The Customer shall, at the request of the Contractor and within a reasonable period, declare whether or not it is intending to withdraw from the contract as a result of the delay in deliveries or whether it shall insist on such deliveries.

6.7

Any amendments to the scope of delivery in terms of quality or quantity may be agreed to between the parties in writing whereby the delivery periods and the remuneration shall be adjusted accordingly.

6.8

If the delay of any delivery results from reasons for which the Customer is responsible, the Contractor may, commencing one month after the notice of readiness to delivery, charge for storage costs incurred - even in case of storage in its own works - of at least, however, at 0.5 percent of the invoice value for each week of delay of the delivery subject matter. Any further or additional rights to claim compensation, in particular as a result of delay in acceptance, shall not be affected thereby; the Customer is free to prove that the Contractor has suffered either no or only minor damage in relation to such delay.

 

7. Duties of the Contractor

7.1

The actual details, scope and procedures for deliveries shall be agreed by the parties separately in writing.

7.2

The Contractor shall execute any order in accordance with the generally-recognised state of the art.

 

8. Duties of Customer

8.1

The Customer shall accept and support all reasonable measures necessary for the provision of deliveries. The Customer is, in addition, obliged to undertake all reasonable measures necessary for the performance of the contract which are not included in the scope of performance of the Contractor.

8.2

The Customer shall make available on the agreed dates and at its own expense the necessary information, data and documentation for the Contractor to perform this contract in the form required by the Contractor and upon request shall support the Customer in analysing problems and rectifying any faults. Any changes in work procedures with the Customer which could have an effect on the deliveries to be provided by the Contractor shall require prior consultations with the Contractor.

8.3

Insofar as any services or erection work on site at the Customer is to be provided, the Customer shall make available at no charge the necessary connections, network components, emergency power supplies, areas for plant as well as any other necessary infrastructure to the extent required and of a suitable quality. Similarly, the Customer shall ensure the provision of facility and building security in particular for protection against water, fire and access by unauthorised persons. The Customer itself is responsible for special security measures in its premises.

 

9. Receipt; Acceptance

 

The Customer shall not refuse the receipt or acceptance of deliveries due to minor defects.

 

10. Defaults; Defects

10.1

Defaults in provision of services

10.1.1

If, as a result of circumstances for which the Contractor is responsible, services cannot be carried out or cannot be carried out in accordance with the contract, the Contractor shall provide such services in accordance with the contract within a reasonable subsequent deadline if and to the extent that the Contractor has complained in writing of such default immediately, but no later than within two weeks after the provision of the performance. If such is not successful, the Customer may terminate the contract in writing without any notice period.

10.1.2

Claims under 10.1.1 shall expire twelve months after the complete provision of performance or premature ending of the contract.

10.2

In relation to defects the Contractor shall be liable as follows:

10.2.1

Deliveries which prove to be defective shall, at the choice of the Contractor, either be corrected at no charge, redelivered or performed again, provided that the cause of such defect existed already at the time of the transfer of risk.

Dataset excerpts:
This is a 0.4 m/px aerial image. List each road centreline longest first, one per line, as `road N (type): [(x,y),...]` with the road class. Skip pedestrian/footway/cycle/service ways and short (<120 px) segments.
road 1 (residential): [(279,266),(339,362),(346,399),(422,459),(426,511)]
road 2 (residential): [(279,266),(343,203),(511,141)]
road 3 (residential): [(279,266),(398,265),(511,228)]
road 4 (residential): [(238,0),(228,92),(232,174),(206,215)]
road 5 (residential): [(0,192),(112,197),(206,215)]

Problems to work on:
- a) In one to three sentences, explain why, according to the contract terms, the Contractor may charge the Customer storage costs, and from what point it may begin doing so.
- b) Please translate this sentence from the contract terms into Spanish: "The Contractor shall execute any order in accordance with the generally-recognised state of the art."
None of the items is needed for this work.

Responses in order:
- a) The Contractor may charge storage costs when a delivery is delayed for reasons the Customer is responsible for. It may begin charging one month after the notice of readiness to delivery.

- b) El Contratista ejecutará cualquier pedido de conformidad con el estado de la técnica generalmente reconocido.